An der Unfallstelle gab es kein Tempolimit. Landesverkehrsminister Schlotmann verlangte eine Debatte über Geschwindigkeitsbegrenzungen. "Man kann nicht jeden Unfall durch Verkehrsregeln verhindern. Wir müssen aber darüber reden, ob und wie Tempolimits zu mehr Sicherheit beitragen können", erklärte der SPD-Politiker. Auch die Linkspartei forderte eine Diskussion über die generelle Geschwindigkeitsbegrenzung. Bundesverkehrsminister Peter Ramsauer zeigte sich schockiert über die Massenkarambolage. Er sprach den Opfern und ihren Angehörigen sein Beileid und tiefes Mitgefühl aus und erklärte mit Blick auf die Unglücksursache: "Das zeigt, selbst höchsten Anstrengungen bei der Verkehrssicherheit werden durch solche extremen Naturgewalten Grenzen gesetzt."
Der Grund für den Unfall soll extreme schlecht Sicht gewesen sein. Der Sturm hatte Sand von umliegenden Feldern aufgewirbelt und über die Autobahn geweht. Augenzeugen sagten, man habe nur noch etwa zehn Meter weit sehen können.
Der Bund für Umwelt und Naturschutz Deutschland (BUND) gab der Agrarindustrie eine Mitschuld am Entstehen des Sandsturms. "Durch die jahrelange Vernachlässigung der Bodenstruktur haben die Böden immer weniger Humusgehalt, sie degradieren", sagte der BUND-Agrarexperte Burkhard Roloff. Die obere Krume trockne durch die breite Verwendung von Kunstdüngern aus. Eine wesentliche Rolle spielten auch die riesigen Felder.
"Das ist totaler Unsinn", sagte der Präsident des Bauernverbands in Mecklenburg-Vorpommern, Rainer Tietböhl. In den vergangenen sechs Wochen habe eine enorme Trockenheit geherrscht, "da kann kein Landwirt was dafür". Die Autobahnmeisterei und Meteorologen sprachen von einer "unglücklichen Verkettung von Zufällen". In der Region hatte es seit längerer Zeit nicht mehr ergiebig geregnet. Als der Unfall geschah, habe es Windgeschwindigkeiten bis knapp 90 Stundenkilometer gegeben.

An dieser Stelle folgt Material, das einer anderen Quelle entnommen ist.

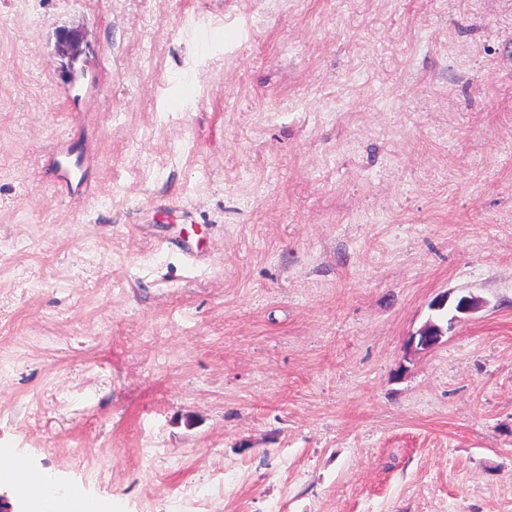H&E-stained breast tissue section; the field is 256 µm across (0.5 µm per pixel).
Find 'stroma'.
<instances>
[{
  "instance_id": "35a3bbf8",
  "label": "stroma",
  "mask_w": 512,
  "mask_h": 512,
  "mask_svg": "<svg viewBox=\"0 0 512 512\" xmlns=\"http://www.w3.org/2000/svg\"><path fill=\"white\" fill-rule=\"evenodd\" d=\"M0 242L22 467L512 512V0H0ZM447 293L485 304L409 348ZM445 335L446 331L430 319L415 334L409 337V341L411 345L416 344L417 348L429 350L438 345Z\"/></svg>"
}]
</instances>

Etwa 20 Stunden nach dem Massencrash war auch der letzte brennende Lastwagen gelöscht. Dichter Löschschaum bedeckte den Boden um den letzten völlig ausgebrannten Lkw. Das Wrack stand schräg im Graben. Die Fahrbahn war auf Dutzenden Metern mit riesigen Löchern übersät und völlig schwarz von Ruß und verbrannten Wrackteilen.
Insgesamt waren 300 Retter im Einsatz. Mecklenburg-Vorpommerns Ministerpräsident Erwin Sellering (SPD) dankte ihnen für ihren "unheimlich schweren Einsatz".
Die Autobahnmeisterei Kavelstorf arbeitete mit Hochdruck daran, die Unfallschäden zu beseitigen. Richtung Berlin wurden beide Spuren wieder freigegeben. Die deutlich stärker beschädigte Fahrbahn nach Rostock wird erst etwas später wieder zu befahren sein.